This is a great dish if you are short on time and have some ground/minced meat that you’re keen to do something different with. I’m using lamb in this dish, but it would work equally well with beef. Pork and chicken tend to have too different a taste to the original for me, but I’m sure they could be used, if you like the taste. Anyway, a quick and simple meal that could also be used the next day (if you have any left over) for Keema Naans.

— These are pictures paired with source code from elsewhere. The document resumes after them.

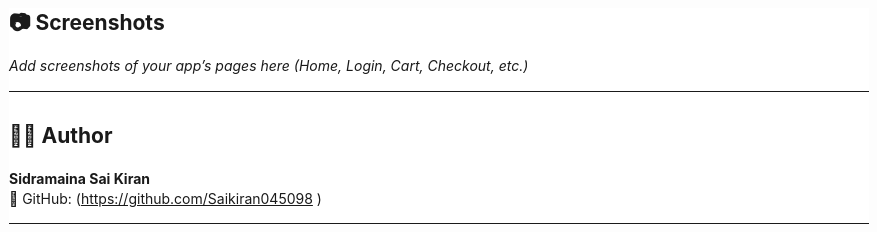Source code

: 
## 📷 Screenshots

_Add screenshots of your app’s pages here (Home, Login, Cart, Checkout, etc.)_

---

## 👨‍💻 Author

**Sidramaina Sai Kiran**  
🔗 GitHub: (https://github.com/Saikiran045098 )

---


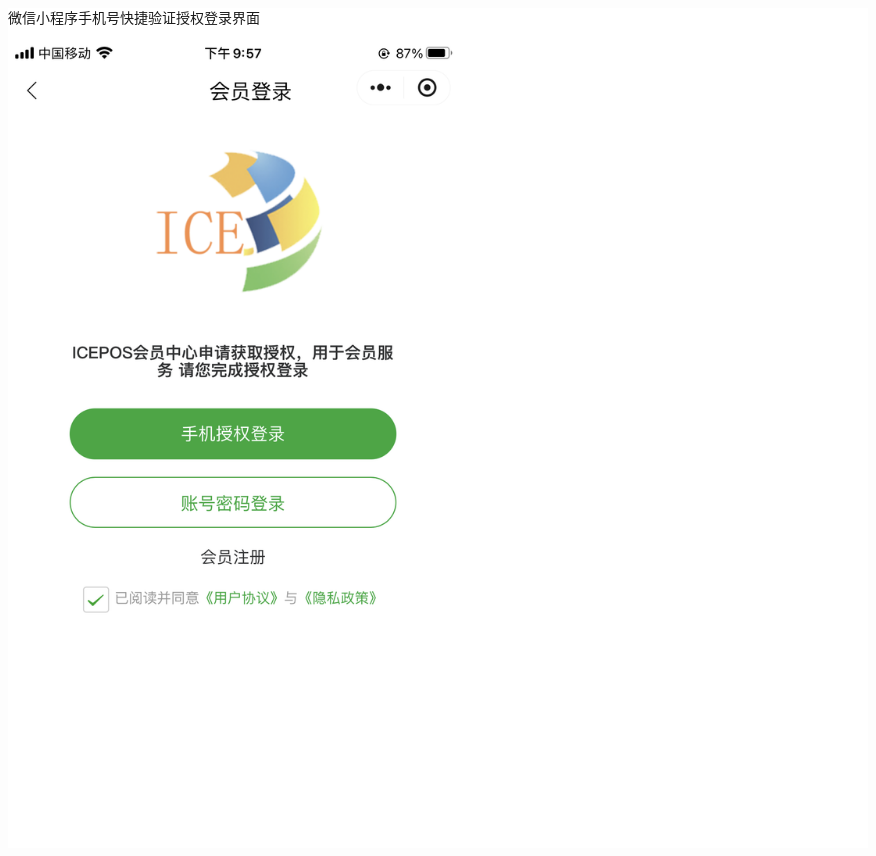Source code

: 
微信小程序手机号快捷验证授权登录界面

<div align="center">
    <p align="left">
        <img src="asset/4.PNG" width="450" height="auto" alt="login"/>
    </p>
</div>
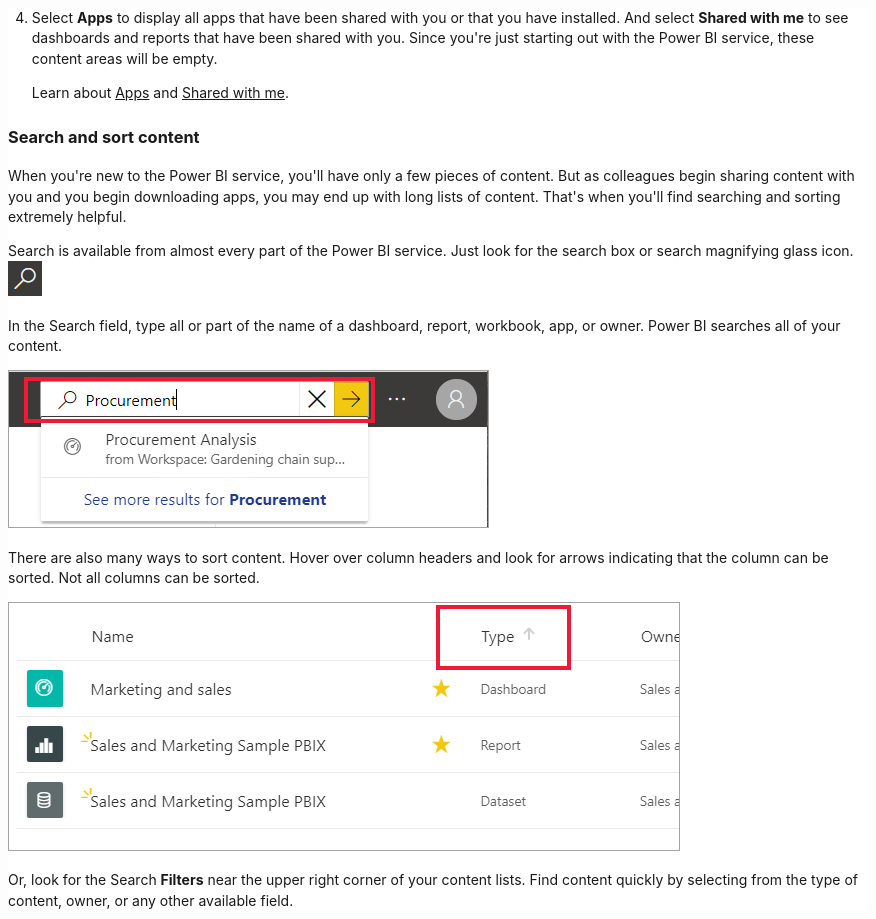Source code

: 4. Select **Apps** to display all apps that have been shared with you or that you have installed. And select **Shared with me** to see dashboards and reports that have been shared with you. Since you're just starting out with the Power BI service, these content areas will be empty. 

    Learn about [Apps](end-user-apps.md) and [Shared with me](end-user-shared-with-me.md).

### Search and sort content
When you're new to the Power BI service, you'll have only a few pieces of content. But as colleagues begin sharing content with you and you begin downloading apps, you may end up with long lists of content. That's when you'll find searching and sorting extremely helpful.

Search is available from almost every part of the Power BI service. Just look for the search box or search magnifying glass icon.    
![magnifying glass icon](./media/end-user-experience/power-bi-search-icon.png)

In the Search field, type all or part of the name of a dashboard, report, workbook, app, or owner. Power BI searches all of your content.

![search for a report](./media/end-user-experience/power-bi-search-field.png)

There are also many ways to sort content. Hover over column headers and look for arrows indicating that the column can be sorted. Not all columns can be sorted. 

![arrow next to Type column heading](./media/end-user-experience/power-bi-sort-icon.png)

Or, look for the Search **Filters** near the upper right corner of your content lists. Find content quickly by selecting from the type of content, owner, or any other available field.

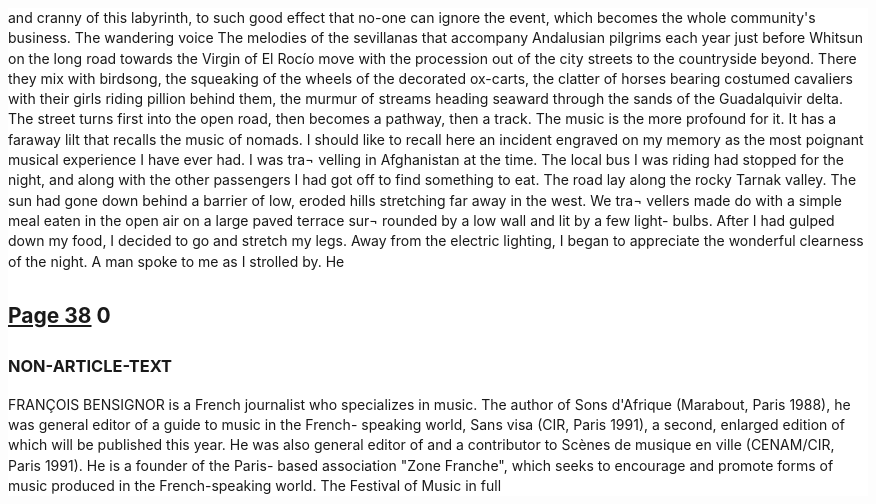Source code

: and cranny of this labyrinth, to such good effect
that no-one can ignore the event, which
becomes the whole community's business.
The wandering voice
The melodies of the sevillanas that accompany
Andalusian pilgrims each year just before
Whitsun on the long road towards the Virgin
of El Rocío move with the procession out of
the city streets to the countryside beyond.
There they mix with birdsong, the squeaking
of the wheels of the decorated ox-carts, the
clatter of horses bearing costumed cavaliers
with their girls riding pillion behind them, the
murmur of streams heading seaward through
the sands of the Guadalquivir delta. The street
turns first into the open road, then becomes a
pathway, then a track. The music is the more
profound for it. It has a faraway lilt that
recalls the music of nomads.
I should like to recall here an incident
engraved on my memory as the most poignant
musical experience I have ever had. I was tra¬
velling in Afghanistan at the time. The local
bus I was riding had stopped for the night,
and along with the other passengers I had got
off to find something to eat. The road lay
along the rocky Tarnak valley. The sun had
gone down behind a barrier of low, eroded
hills stretching far away in the west. We tra¬
vellers made do with a simple meal eaten in
the open air on a large paved terrace sur¬
rounded by a low wall and lit by a few light-
bulbs. After I had gulped down my food, I
decided to go and stretch my legs.
Away from the electric lighting, I began to
appreciate the wonderful clearness of the
night. A man spoke to me as I strolled by. He
## [Page 38](https://demo.humlab.umu.se/courier/091185engo.pdf#page=38) 0
### NON-ARTICLE-TEXT
FRANÇOIS BENSIGNOR
is a French journalist who
specializes in music. The
author of Sons d'Afrique
(Marabout, Paris 1988), he
was general editor of a guide
to music in the French-
speaking world, Sans visa
(CIR, Paris 1991), a second,
enlarged edition of which will
be published this year. He
was also general editor of
and a contributor to Scènes
de musique en ville
(CENAM/CIR, Paris 1991).
He is a founder of the Paris-
based association "Zone
Franche", which seeks to
encourage and promote
forms of music produced in
the French-speaking world.
The Festival of Music in full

1kg of ground/minced meat. I’m using lamb, but beef also works.
1 can of crushed tomatoes
250 gms or 1 cup of frozen peas
1 medium sized onion, finely chopped
2 tsp smoked paprika
2 tsp garam masala
2 tsp cumin seeds
2 tsp coriander seeds
4-5 small sticks of cinnamon
2 cloves of garlic, crushed
1 red chilli, chopped (optional)
Oil for frying
As soon as the spices are toasted (starting to smoke, even when moving the pan), add in 4 tablespoons of oil, the cinnamon sticks and cloves – mix together and allow the whole spices to fry for 2 mins
Drop the temperature of the pan to a medium heat and throw in your onions, garlic and chilli. If you like the heat of the chilli, chop it up, seeds and all. If you just want the flavour and not so much the heat, then take out the seeds AND pith (it’s the pith that’s really hot, not so much the seeds), then chop it up. Frying the chilli also kills a bit of the heat, but infuses the oil with its flavour. Keep frying on a medium heat until the onions go translucent.
Once the onions are translucent, put in your ground spices and mix together. If the mixture is too dry, then add in a couple of tablespoons of oil and mix together. Fry for a further 2-3 mins until the oil separates…
Actually, what does ‘the oil separates’ mean? It means that when you move the pan around, the oil moves away from the spices – this shows that the spices have cooked into the onions and the oil is infused with its flavour. It’s the key indicator for most Indians that it’s time to move to the next stage.
Raise the pan back to hot temperature and throw in your meat, tomatoes. peas and combine all together. Keep frying on a high heat until the meat is browned, then reduce to a simmer. I like my Keema Mutter quite dry, so I leave it uncovered for about 10 mins of frying – if you want it with more gravy, then put in a cup of water, bring to a boil, then reduce the heat and simmer, with a lid on, for 10 mins.